10 November - 29 December 2012 Opening/panel: 10 Kasım 2012 Cmt., 16:30 a discussion with urban sociologist Masserat Amir-Ebrahimi (Tehran) and journalist Ayşe Çavdar (Istanbul)
DEPO
Lüleci Hendek Caddesi, no. 12, Tophane, İstanbul
the shape of truth changes and shapes the truth is Sandra Schäfer’s first solo exhibition in Turkey with contributions by Iranian photographer Hengameh Golestan and Istanbul based artist Sevgi Ortaç. The exhibition is designed around the two-channel-video installation on the set of 1978ff (2011), in which Schäfer addresses two questions: first, how did the 1978 revolution in Iran lead to the foundation of an Islamic Republic? And second, why did so many people with different political convictions from different factions support this?

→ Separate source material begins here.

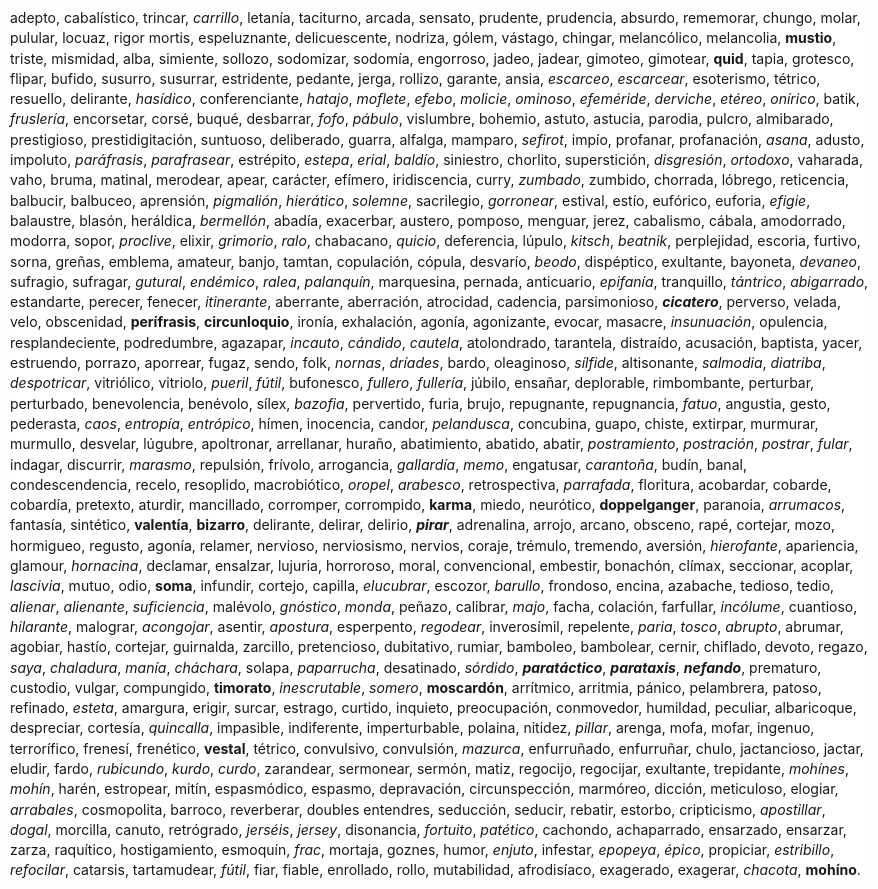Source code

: adepto, cabalístico, trincar, *carrillo*, letanía, taciturno, arcada, sensato, prudente, prudencia, absurdo, rememorar, chungo, molar, pulular, locuaz, rigor mortis, espeluznante, delicuescente, nodriza, gólem, vástago, chingar, melancólico, melancolia, **mustio**, triste, mismidad, alba, simiente, sollozo, sodomizar, sodomía, engorroso, jadeo, jadear, gimoteo, gimotear, **quid**, tapia, grotesco, flipar, bufido, susurro, susurrar, estridente, pedante, jerga, rollizo, garante, ansia, *escarceo*, *escarcear*, esoterismo, tétrico, resuello, delirante, *hasídico*, conferenciante, *hatajo*, *moflete*, *efebo*, *molicie*, *ominoso*, *efeméride*, *derviche*, *etéreo*, *onírico*, batik, *fruslería*, encorsetar, corsé, buqué, desbarrar, *fofo*, *pábulo*, vislumbre, bohemio, astuto, astucia, parodia, pulcro, almibarado, prestigioso, prestidigitación, suntuoso, deliberado, guarra, alfalga, mamparo, *sefirot*, impío, profanar, profanación, *asana*, adusto, impoluto, *paráfrasis*, *parafrasear*, estrépito, *estepa*, *erial*, *baldío*, siniestro, chorlito, superstición, *disgresión*, *ortodoxo*, vaharada, vaho, bruma, matinal, merodear, apear, carácter, efímero, iridiscencia, curry, *zumbado*, zumbido, chorrada, lóbrego, reticencia, balbucir, balbuceo, aprensión, *pigmalión*, *hierático*, *solemne*, sacrilegio, *gorronear*, estival, estío, eufórico, euforia, *efigie*, balaustre, blasón, heráldica, *bermellón*, abadía, exacerbar, austero, pomposo, menguar, jerez, cabalismo, cábala, amodorrado, modorra, sopor, *proclive*, elixir, *grimorio*, *ralo*, chabacano, *quicio*, deferencia, lúpulo, *kitsch*, *beatnik*, perplejidad, escoria, furtivo, sorna, greñas, emblema, amateur, banjo, tamtan, copulación, cópula, desvarío, *beodo*, dispéptico, exultante, bayoneta, *devaneo*, sufragio, sufragar, *gutural*, *endémico*, *ralea*, *palanquín*, marquesina, pernada, anticuario, *epifanía*, tranquillo, *tántrico*, *abigarrado*, estandarte, perecer, fenecer, *itinerante*, aberrante, aberración, atrocidad, cadencia, parsimonioso, ***cicatero***, perverso, velada, velo, obscenidad, **perífrasis**, **circunloquio**, ironía, exhalación, agonía, agonizante, evocar, masacre, *insunuación*, opulencia, resplandeciente, podredumbre, agazapar, *incauto*, *cándido*, *cautela*, atolondrado, tarantela, distraído, acusación, baptista, yacer, estruendo, porrazo, aporrear, fugaz, sendo, folk, *nornas*, *dríades*, bardo, oleaginoso, *sílfide*, altisonante, *salmodia*, *diatriba*, *despotricar*, vitriólico, vitriolo, *pueril*, *fútil*, bufonesco, *fullero*, *fullería*, júbilo, ensañar, deplorable, rimbombante, perturbar, perturbado, benevolencia, benévolo, sílex, *bazofia*, pervertido, furia, brujo, repugnante, repugnancia, *fatuo*, angustia, gesto, pederasta, *caos*, *entropía*, *entrópico*, hímen, inocencia, candor, *pelandusca*, concubina, guapo, chiste, extirpar, murmurar, murmullo, desvelar, lúgubre, apoltronar, arrellanar, huraño, abatimiento, abatido, abatir, *postramiento*, *postración*, *postrar*, *fular*, indagar, discurrir, *marasmo*, repulsión, frívolo, arrogancia, *gallardía*, *memo*, engatusar, *carantoña*, budín, banal, condescendencia, recelo, resoplido, macrobiótico, *oropel*, *arabesco*, retrospectiva, *parrafada*, floritura, acobardar, cobarde, cobardía, pretexto, aturdir, mancillado, corromper, corrompido, **karma**, miedo, neurótico, **doppelganger**, paranoia, *arrumacos*, fantasía, sintético, **valentía**, **bizarro**, delirante, delirar, delirio, ***pirar***, adrenalina, arrojo, arcano, obsceno, rapé, cortejar, mozo, hormigueo, regusto, agonía, relamer, nervioso, nerviosismo, nervios, coraje, trémulo, tremendo, aversión, *hierofante*, apariencia, glamour, *hornacina*, declamar, ensalzar, lujuria, horroroso, moral, convencional, embestir, bonachón, clímax, seccionar, acoplar, *lascivia*, mutuo, odio, **soma**, infundir, cortejo, capilla, *elucubrar*, escozor, *barullo*, frondoso, encina, azabache, tedioso, tedio, *alienar*, *alienante*, *suficiencia*, malévolo, *gnóstico*, *monda*, peñazo, calibrar, *majo*, facha, colación, farfullar, *incólume*, cuantioso, *hilarante*, malograr, *acongojar*, asentir, *apostura*, esperpento, *regodear*, inverosímil, repelente, *paria*, *tosco*, *abrupto*, abrumar, agobiar, hastío, cortejar, guirnalda, zarcillo, pretencioso, dubitativo, rumiar, bamboleo, bambolear, cernir, chiflado, devoto, regazo, *saya*, *chaladura*, *manía*, *cháchara*, solapa, *paparrucha*, desatinado, *sórdido*, ***paratáctico***, ***parataxis***, ***nefando***, prematuro, custodio, vulgar, compungido, **timorato**, *inescrutable*, *somero*, **moscardón**, arrítmico, arritmia, pánico, pelambrera, patoso, refinado, *esteta*, amargura, erigir, surcar, estrago, curtido, inquieto, preocupación, conmovedor, humildad, peculiar, albaricoque, despreciar, cortesía, *quincalla*, impasible, indiferente, imperturbable, polaina, nitidez, *pillar*, arenga, mofa, mofar, ingenuo, terrorífico, frenesí, frenético, **vestal**, tétrico, convulsivo, convulsión, *mazurca*, enfurruñado, enfurruñar, chulo, jactancioso, jactar, eludir, fardo, *rubicundo*, *kurdo*, *curdo*, zarandear, sermonear, sermón, matiz, regocijo, regocijar, exultante, trepidante, *mohínes*, *mohín*, harén, estropear, mitín, espasmódico, espasmo, depravación, circunspección, marmóreo, dicción, meticuloso, elogiar, *arrabales*, cosmopolita, barroco, reverberar, doubles entendres, seducción, seducir, rebatir, estorbo, cripticismo, *apostillar*, *dogal*, morcilla, canuto, retrógrado, *jerséis*, *jersey*, disonancia, *fortuito*, *patético*, cachondo, achaparrado, ensarzado, ensarzar, zarza, raquítico, hostigamiento, esmoquín, *frac*, mortaja, goznes, humor, *enjuto*, infestar, *epopeya*, *épico*, propiciar, *estribillo*, *refocilar*, catarsis, tartamudear, *fútil*, fiar, fiable, enrollado, rollo, mutabilidad, afrodisíaco, exagerado, exagerar, *chacota*, **mohíno**.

The artist’s work explores the Iranian Revolution not as a purely national event, but through the larger framework of its interconnections, echoes and reception in neighboring countries, the Middle East and the global North. She reconstructs the Iranian Revolution through examples and fragments, including various urban phenomena and representations of the Revolution in film, television and photography. From a media production and reception perspective, Schäfer and her interlocutors in the film construct a re-reading of the events of 1978. The film focuses on the processes of the circulation of images and information and on the translation of events into different contexts.
Sandra Schäfer’s new video turning inward | trading out focuses on one urban site: the
Iranian Mosque located inside the Ottoman Valide Han caravanserai (inn) in Istanbul’s
neighborhood Tahtakale. The title turning inward | trading out refers to the overlapping of the outward bound trade in this area, and the enclosed space of the Iranian mosque, located in the courtyard of the old caravanserai. The video traces the links, spatial narratives, documents that refer to the overlappings and distancing from the Iranian Revolution in Turkey at the end of the 1970s. Schäfer interweaves a heterogeneous material to an overall filmic narrative that remains in itself fragmentary. The video was made in collaboration with the Istanbul based journalist Ayşe Çavdar.
A selection of photographs from Schäfer’s ongoing series Urban settings and other kinds too highlights some of the spatial narratives of the Islamic gated communities within the complex of Başakşehir; a recently developed neighborhood with residence complexes - the new and expanding Islamic middle class. These photographs also hint at the new video that Schäfer currently works on.
In dialogue with her own work Schäfer invited the Iranian photographer Hengameh Golestan and the Istanbul artist Sevgi Ortaç to participate in the exhibition. A selection of photographs by the Iranian photographer Hengameh Golestan is featured in the exhibition. Golestan took these photographs during the revolution (1978/79) in Tehran. She captures on the margins of the mass protests, as well as the scenes of the private sphere. She also photographed the first protest against the emerging regime: the women’s demonstration against the imposition of the headscarf and further sanctions in March 1979.
The video Missing the Place (2011) by Sevgi Ortaç opens with the reenactment of the Ottoman conquest of Constantinople during the annual celebrations. The screen split into pieces plaits the spatial narratives and imagery proposed by the language of this reenactment.